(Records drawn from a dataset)
BEGIN
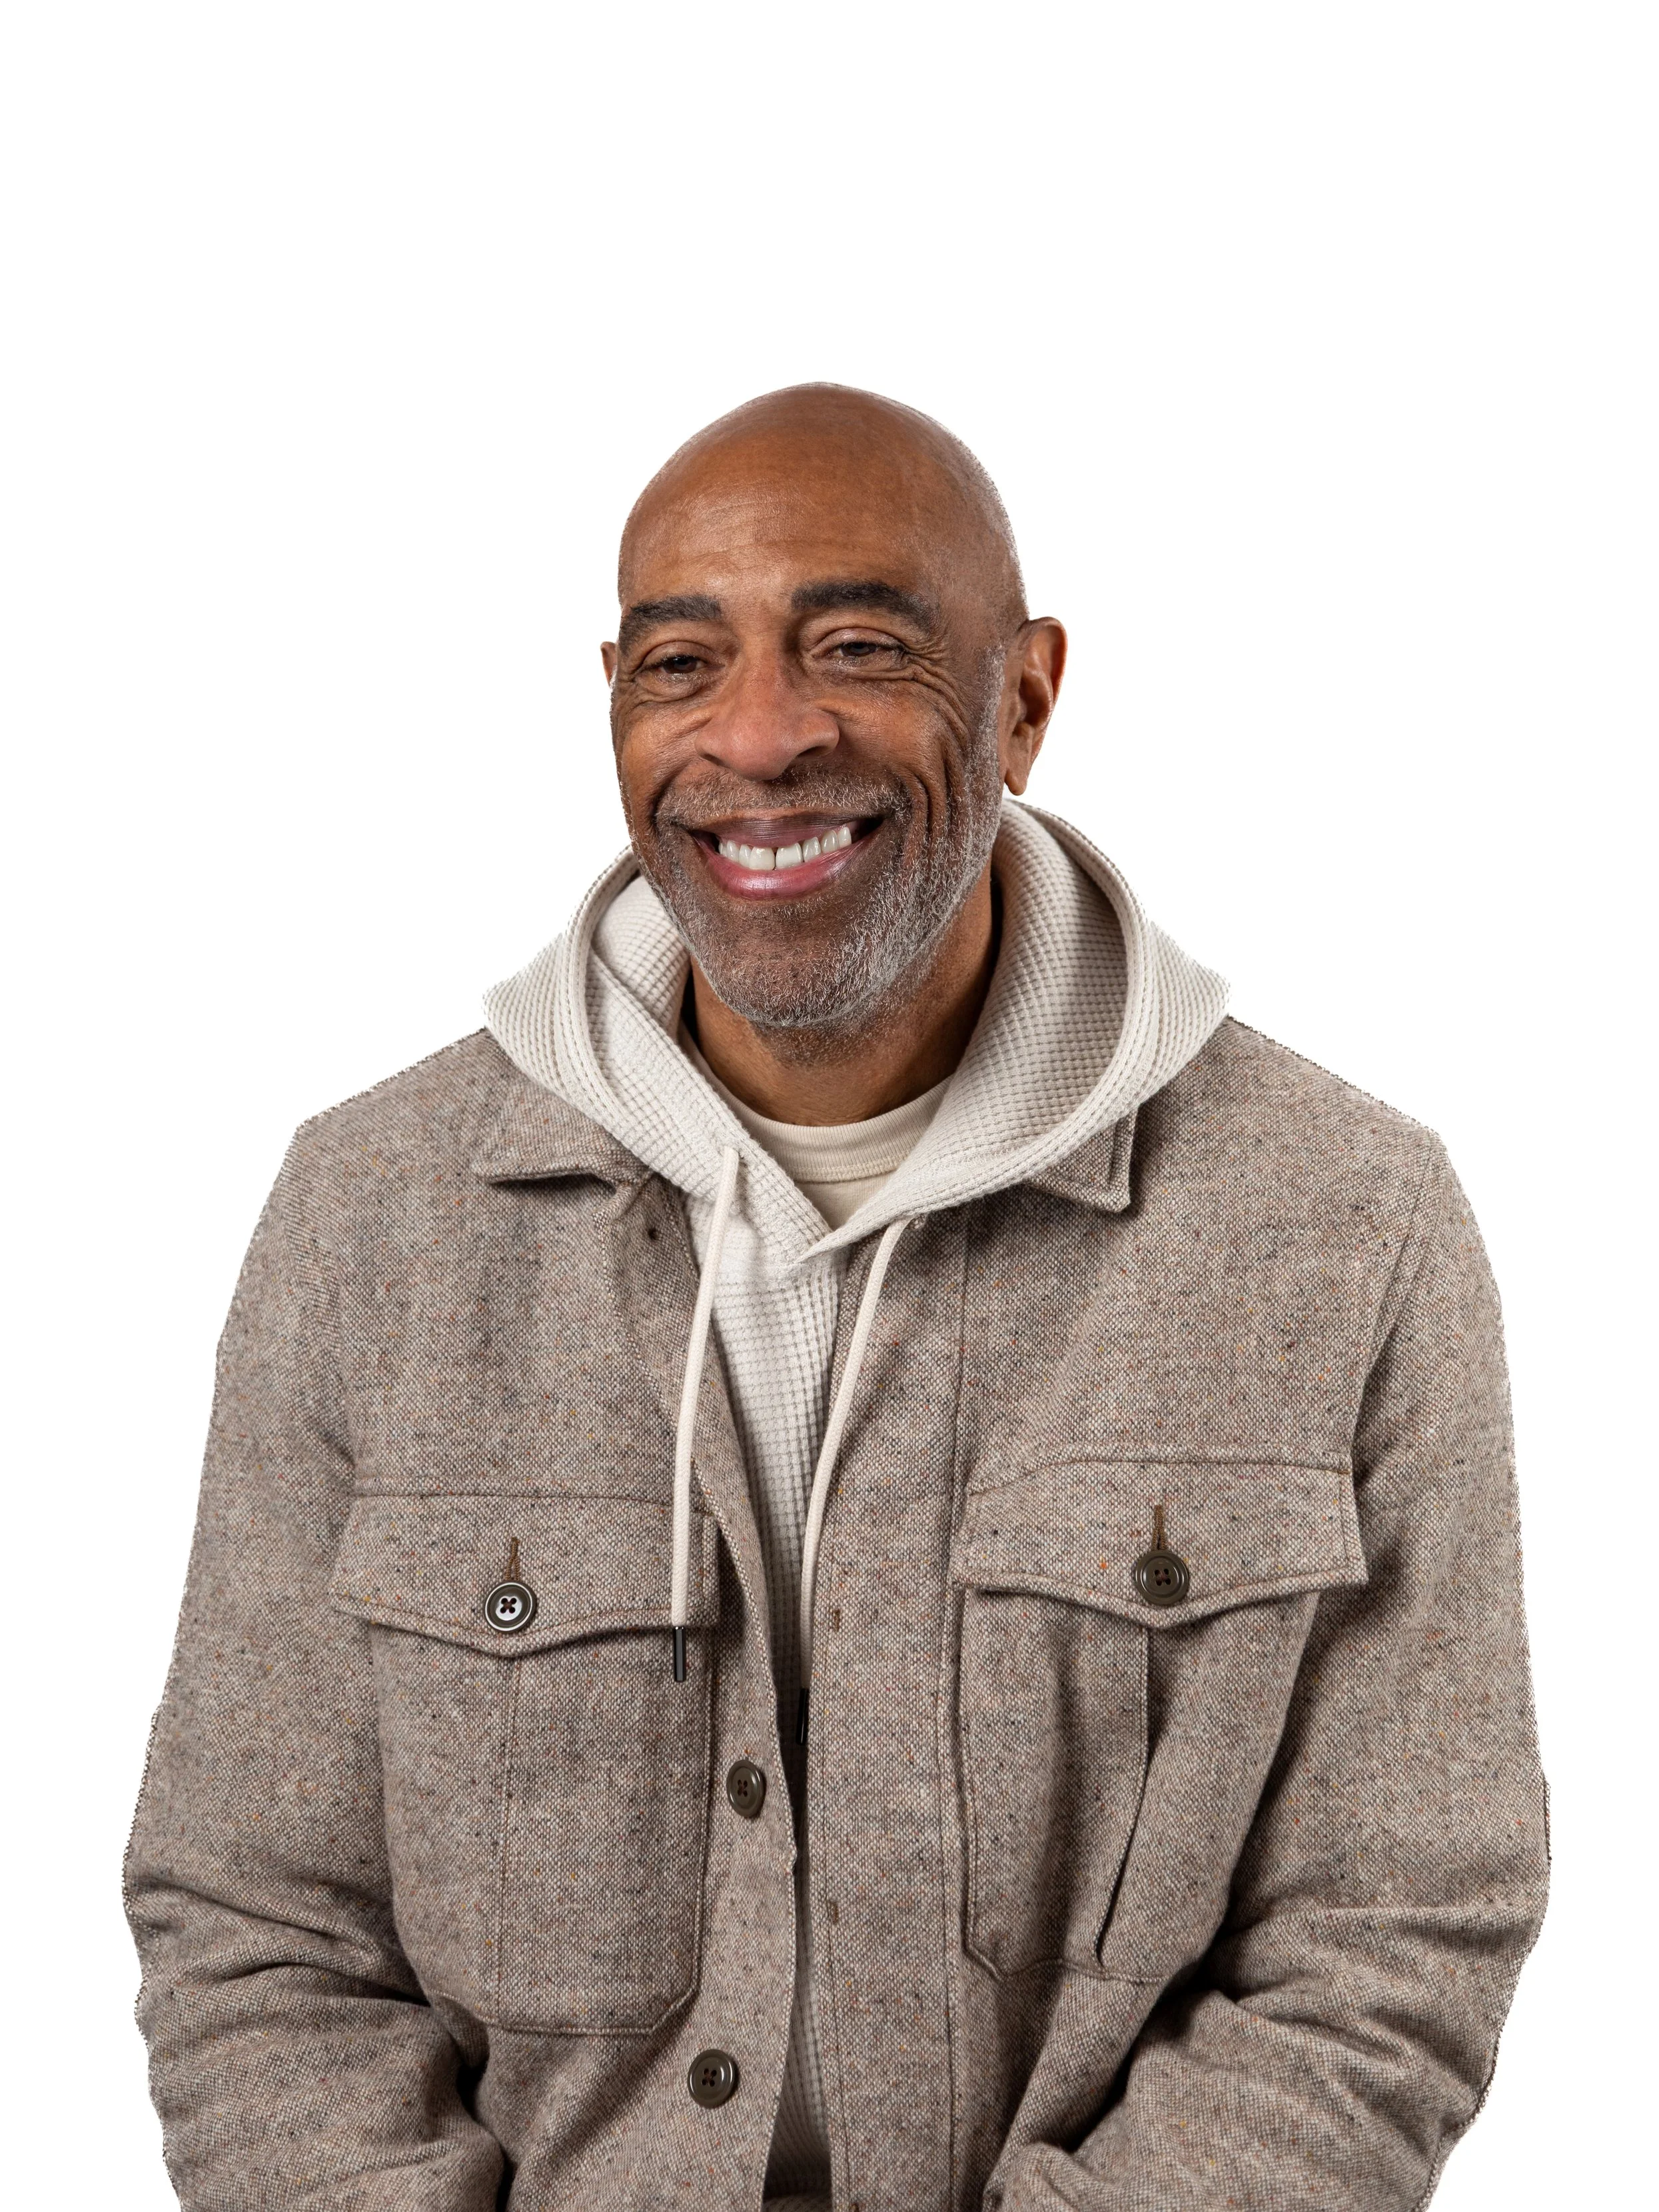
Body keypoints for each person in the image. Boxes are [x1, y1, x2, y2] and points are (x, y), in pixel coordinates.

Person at [126, 384, 1548, 2212]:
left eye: (856, 646)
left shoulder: (1341, 1217)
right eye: (677, 664)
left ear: (1023, 696)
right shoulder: (373, 1211)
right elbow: (256, 1918)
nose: (760, 733)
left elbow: (1392, 1923)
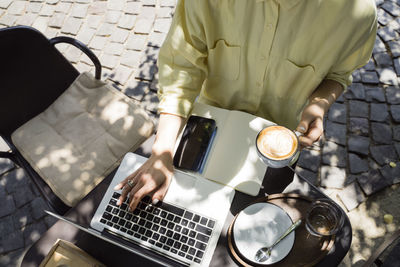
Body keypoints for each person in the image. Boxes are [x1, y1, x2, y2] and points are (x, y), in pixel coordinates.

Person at [115, 0, 377, 211]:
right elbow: (181, 67)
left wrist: (319, 105)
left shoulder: (358, 12)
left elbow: (340, 74)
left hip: (280, 142)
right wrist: (162, 153)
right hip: (208, 128)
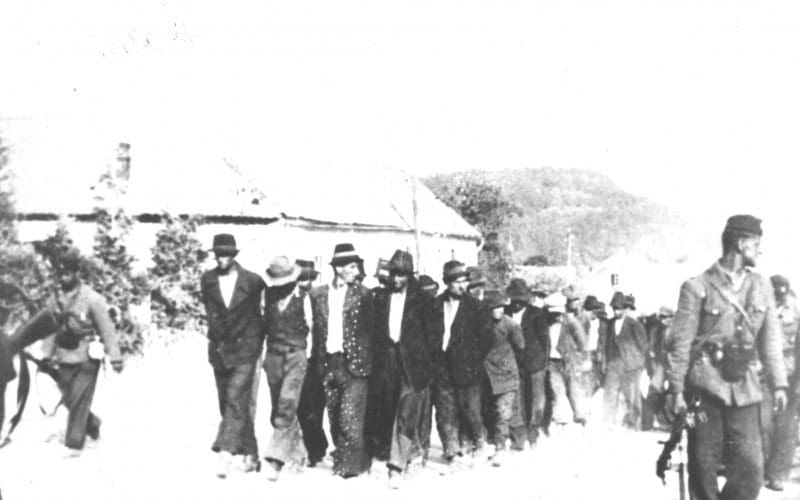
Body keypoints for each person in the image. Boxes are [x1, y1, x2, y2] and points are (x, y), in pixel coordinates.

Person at [664, 215, 788, 500]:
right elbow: (681, 344)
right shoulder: (697, 287)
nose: (760, 250)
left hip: (745, 388)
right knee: (702, 465)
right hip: (704, 389)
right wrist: (676, 390)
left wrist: (779, 383)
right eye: (756, 243)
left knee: (752, 470)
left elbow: (771, 340)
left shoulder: (761, 286)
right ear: (741, 244)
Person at [40, 248, 123, 456]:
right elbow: (50, 327)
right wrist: (46, 355)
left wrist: (115, 356)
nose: (63, 277)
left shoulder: (92, 298)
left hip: (87, 356)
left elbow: (106, 328)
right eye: (61, 273)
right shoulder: (55, 298)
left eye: (68, 273)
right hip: (63, 355)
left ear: (77, 273)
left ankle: (74, 444)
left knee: (78, 398)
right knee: (68, 397)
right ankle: (92, 423)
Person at [200, 234, 265, 477]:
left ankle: (225, 455)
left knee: (235, 398)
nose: (222, 259)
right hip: (220, 350)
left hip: (246, 350)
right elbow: (211, 313)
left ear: (234, 255)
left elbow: (260, 315)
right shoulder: (208, 280)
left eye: (226, 254)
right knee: (228, 403)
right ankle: (251, 453)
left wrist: (255, 344)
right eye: (218, 254)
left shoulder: (253, 281)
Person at [367, 250, 432, 488]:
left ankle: (396, 465)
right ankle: (409, 452)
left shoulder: (423, 300)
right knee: (388, 406)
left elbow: (433, 335)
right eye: (394, 274)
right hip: (387, 358)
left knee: (407, 408)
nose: (396, 279)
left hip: (413, 362)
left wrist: (426, 365)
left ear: (410, 276)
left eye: (402, 275)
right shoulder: (381, 297)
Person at [309, 243, 374, 478]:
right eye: (351, 267)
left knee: (350, 417)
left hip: (354, 364)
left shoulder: (364, 295)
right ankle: (346, 456)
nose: (356, 271)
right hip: (328, 362)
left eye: (356, 267)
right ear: (338, 268)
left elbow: (373, 330)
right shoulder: (318, 294)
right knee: (335, 415)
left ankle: (348, 468)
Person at [429, 260, 492, 469]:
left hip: (467, 367)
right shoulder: (435, 305)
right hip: (441, 365)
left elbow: (486, 339)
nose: (461, 285)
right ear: (447, 282)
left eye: (464, 281)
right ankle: (452, 450)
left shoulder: (477, 307)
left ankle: (480, 443)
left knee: (471, 409)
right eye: (456, 281)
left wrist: (473, 361)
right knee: (445, 409)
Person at [261, 257, 311, 480]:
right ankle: (298, 453)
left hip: (295, 356)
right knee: (279, 407)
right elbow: (261, 325)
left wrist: (310, 358)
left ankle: (275, 459)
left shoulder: (305, 299)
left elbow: (314, 329)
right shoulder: (267, 296)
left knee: (287, 403)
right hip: (273, 356)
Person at [759, 274, 800, 491]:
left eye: (782, 295)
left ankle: (777, 474)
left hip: (790, 376)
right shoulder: (759, 308)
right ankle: (761, 469)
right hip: (764, 375)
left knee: (787, 427)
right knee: (762, 423)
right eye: (775, 294)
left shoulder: (796, 311)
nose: (779, 299)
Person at [482, 290, 524, 466]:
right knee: (489, 411)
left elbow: (520, 346)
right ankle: (489, 443)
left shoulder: (511, 325)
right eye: (494, 307)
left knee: (503, 412)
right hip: (487, 375)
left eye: (501, 307)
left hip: (506, 375)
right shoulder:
END
*Your objective*. For every line above that has "nose" in it, copy the line.

*Result for this task*.
nose: (760, 733)
nose: (760, 250)
nose: (63, 277)
nose: (222, 259)
nose: (396, 279)
nose: (356, 271)
nose: (461, 285)
nose: (779, 299)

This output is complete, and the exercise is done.